Directions for this task ▸ Collect every line from the items below that contains the word "wird", matching case exactly.

Supplied data ▸
——

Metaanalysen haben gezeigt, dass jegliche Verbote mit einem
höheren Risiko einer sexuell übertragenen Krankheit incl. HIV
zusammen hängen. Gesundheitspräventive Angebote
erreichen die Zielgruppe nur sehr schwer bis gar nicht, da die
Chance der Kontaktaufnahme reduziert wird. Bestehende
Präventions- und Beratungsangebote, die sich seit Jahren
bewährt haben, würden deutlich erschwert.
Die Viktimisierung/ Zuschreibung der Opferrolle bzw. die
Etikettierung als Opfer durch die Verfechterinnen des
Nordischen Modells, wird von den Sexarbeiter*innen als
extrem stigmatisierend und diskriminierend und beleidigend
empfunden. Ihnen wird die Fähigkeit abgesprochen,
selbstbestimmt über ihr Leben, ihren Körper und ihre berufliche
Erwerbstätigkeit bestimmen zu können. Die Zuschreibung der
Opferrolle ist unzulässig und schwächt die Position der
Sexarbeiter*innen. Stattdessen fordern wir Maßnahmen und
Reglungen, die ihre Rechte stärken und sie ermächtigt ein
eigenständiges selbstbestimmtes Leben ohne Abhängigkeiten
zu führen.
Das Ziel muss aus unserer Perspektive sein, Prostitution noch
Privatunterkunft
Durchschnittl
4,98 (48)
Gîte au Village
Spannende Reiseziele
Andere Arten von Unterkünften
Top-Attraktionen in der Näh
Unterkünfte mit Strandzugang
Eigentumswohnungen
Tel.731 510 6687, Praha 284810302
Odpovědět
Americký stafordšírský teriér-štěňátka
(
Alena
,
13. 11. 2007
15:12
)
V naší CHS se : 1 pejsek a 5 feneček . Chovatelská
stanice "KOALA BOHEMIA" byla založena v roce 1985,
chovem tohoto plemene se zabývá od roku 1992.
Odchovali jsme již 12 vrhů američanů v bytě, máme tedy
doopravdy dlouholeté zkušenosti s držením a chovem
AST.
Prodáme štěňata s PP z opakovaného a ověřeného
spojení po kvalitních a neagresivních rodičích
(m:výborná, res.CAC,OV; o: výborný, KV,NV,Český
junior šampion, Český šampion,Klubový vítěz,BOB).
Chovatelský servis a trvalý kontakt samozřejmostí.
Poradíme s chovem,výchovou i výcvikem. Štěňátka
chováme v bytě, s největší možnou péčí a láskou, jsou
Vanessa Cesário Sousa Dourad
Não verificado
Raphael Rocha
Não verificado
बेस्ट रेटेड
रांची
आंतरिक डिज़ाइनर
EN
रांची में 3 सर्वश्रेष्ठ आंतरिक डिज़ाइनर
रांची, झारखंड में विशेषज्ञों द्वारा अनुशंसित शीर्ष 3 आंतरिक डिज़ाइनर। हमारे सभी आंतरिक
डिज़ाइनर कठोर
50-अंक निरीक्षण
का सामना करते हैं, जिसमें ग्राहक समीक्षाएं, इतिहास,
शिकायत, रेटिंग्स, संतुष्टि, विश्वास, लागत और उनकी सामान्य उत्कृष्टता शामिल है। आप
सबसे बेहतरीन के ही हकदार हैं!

——

Answer section ▸
Chance der Kontaktaufnahme reduziert wird. Bestehende
Nordischen Modells, wird von den Sexarbeiter*innen als
empfunden. Ihnen wird die Fähigkeit abgesprochen,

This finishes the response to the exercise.